If you’ve spent any time on the Ontario Disability Support Program (ODSP), or its partner program for the mostly non-disabled (Ontario Works), you’ve very quickly become aware of two rather important–and probably unsurprising–problems. Problem the first: the Ontario Disability Support Program has a disability. And problem the second: Ontario Works, rather, doesn’t.
Randall Denley, in a Jan. 5 column, argues that, in addressing the social assistance system, “The first thing is to get the welfare changes to one side and focus on the disability income shortfall.” However, the social assistance rates he cites suggest his conclusion is wrong.
As he puts it, “Under the optimistically named Ontario Works welfare program, the most a single person gets is $706 a month. People with disabilities get a lordly $1,138.” Sure, $1,138 is too low, but should we focus on those getting that amount rather than on those getting $706?
We got to the size of the gap between the two programs when Mike Harris, premier at the time, cut Ontario Works rates by 21.6 per cent. Since the Liberals have been in government provincially, they have only increased the dollar gap by making increases for the two programs on a percentage basis (with a minor exception: when Ted McMeekin was the minister in charge, he added a small amount to benefits for singles on Ontario Works).
Denley also buys the line peddled by Ontario governments of all stripes – Liberal, Conservative and NDP – that Ontario Works (OW) is a program for people temporarily in need of financial support. But for the 2014-15 fiscal year, the average time on OW was 27 months. Half were on it for more than 15 months. When I was a welfare supervisor in Ottawa in the 1990s, I saw many files going back 10 years. I even saw some going back 20 and 25 years. Short-term, my eye.
Sounds familiar, doesn’t it? It should. The systems are interchangeable In one way, and one way only. Neither system is sufficient to allow a person to be entirely independent, let alone survive long enough to actually find away to get themselves off that system. The key difference? ODSP tries–and fails–just a little bit harder.
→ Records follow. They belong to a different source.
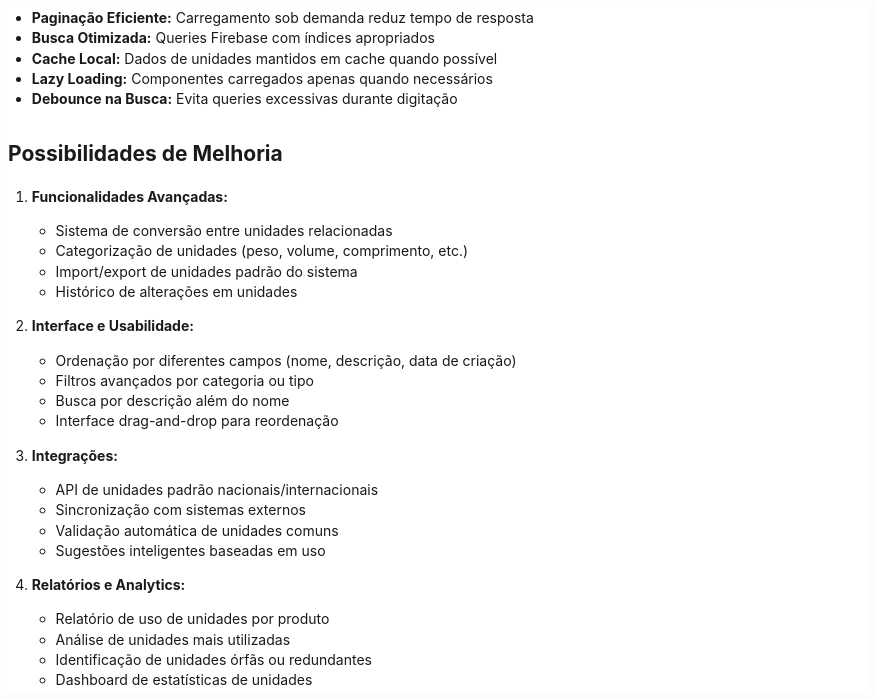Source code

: - **Paginação Eficiente:** Carregamento sob demanda reduz tempo de resposta
- **Busca Otimizada:** Queries Firebase com índices apropriados
- **Cache Local:** Dados de unidades mantidos em cache quando possível
- **Lazy Loading:** Componentes carregados apenas quando necessários
- **Debounce na Busca:** Evita queries excessivas durante digitação

## Possibilidades de Melhoria

1. **Funcionalidades Avançadas:**
   - Sistema de conversão entre unidades relacionadas
   - Categorização de unidades (peso, volume, comprimento, etc.)
   - Import/export de unidades padrão do sistema
   - Histórico de alterações em unidades

2. **Interface e Usabilidade:**
   - Ordenação por diferentes campos (nome, descrição, data de criação)
   - Filtros avançados por categoria ou tipo
   - Busca por descrição além do nome
   - Interface drag-and-drop para reordenação

3. **Integrações:**
   - API de unidades padrão nacionais/internacionais
   - Sincronização com sistemas externos
   - Validação automática de unidades comuns
   - Sugestões inteligentes baseadas em uso

4. **Relatórios e Analytics:**
   - Relatório de uso de unidades por produto
   - Análise de unidades mais utilizadas
   - Identificação de unidades órfãs ou redundantes
   - Dashboard de estatísticas de unidades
I’ve made mention of the gap between the two systems before. I’ve said they both needed a good solid fixing before. But now, I’m not the only one who’s at least paying lip service to the problems. Several places in Ontario are now tossing about the idea of introducing a basic income to solve most of the problems caused by the two systems, as well as a few the two systems aren’t designed to either cause or deal with. No one seems to have any idea the form this pilot project will take, if it takes any form at all, but there are no shortages of ideas or things people would like to see.
The Green Wood Coalition’s paper on a Basic Income Guarantee in Ontario was to be presented to a Social Services Ministry consultation event in Cobourg Wednesday evening.
Written by spokesperson David Sheffield, who also was scheduled to make an oral presentation, it supports Senator Hugh Segal’s recommendation that “the Government of Ontario immediately raise the Ontario Works rate for a single individual to $1,320 per month and raise ODSP rates by at least $500 per month.”
At this time, a single person on Ontario Works gets $720 monthly (and this just went up) and someone on the Ontario Disability Support Program typically gets just under $1,200, Sheffield said in an interview prior to his presentation.
“It is the position of Green Wood Coalition that eliminating poverty is an urgent health, human rights and social justice issue that requires action on the part of the municipal, provincial and federal governments. As a street-level, charitable organization that uses a community model of caring to walk alongside people living with poverty, mental illness, addiction and other disability, in Port Hope, Green Wood Coalition has observed, first hand, the detrimental effects of poverty on individuals and families.
Of course, what isn’t mentioned in this or any of the other articles is that about $500 is very close to the difference between what a person on ODSP gets now and Ontario’s current minimum wage–a wage that was just increased this year because, according to Ontario’s government, living costs too much. They’re right, and if they implement something even remotely like what’s being discussed here, that will put a very large dent in a lot of people’s problems. Taking care of the lower classes is supposed to be the new lliberal thing these days, at least if Ontario’s liberals take their marching orders from our new Prime Minister (he’s borrowing some of her staff, so they ought to), and this would go a few miles towards handling that. Which is why I’m surprised this government’s even talking about it, given they’ve been rather not at all interested in doing anything about it before now.
Equally surprising is the fact this is getting media attention. It should, of course, but lack of interest from the people who matter means not a whole lot for the media to cover, unless they’d like to cover a protest that doesn’t end up accomplishing much. It’s a very nice change, and if it keeps the issue from being swept under the rug as previous incarnations of this same government have also been known to do, I’ll drink a shot of cheap alcohol in their honour–I can’t afford anything with actual class, sorry.
I’m trying not to be too hopeful here, but initial signs are that ODSP’s broken might actually be trying its best to enter the mainstream. If it gets there, it’s about damned time. If it stays there, amazing. And if it fixes things, there will be no one happier than me–yes, despite the fact I’m still trying my best to get the hell off this program as quickly as humanly possible. So I’ll thank the government kindly if they don’t break everything in the attempt. That would be just a little bit awesome. Now, let’s see if they’re up to it.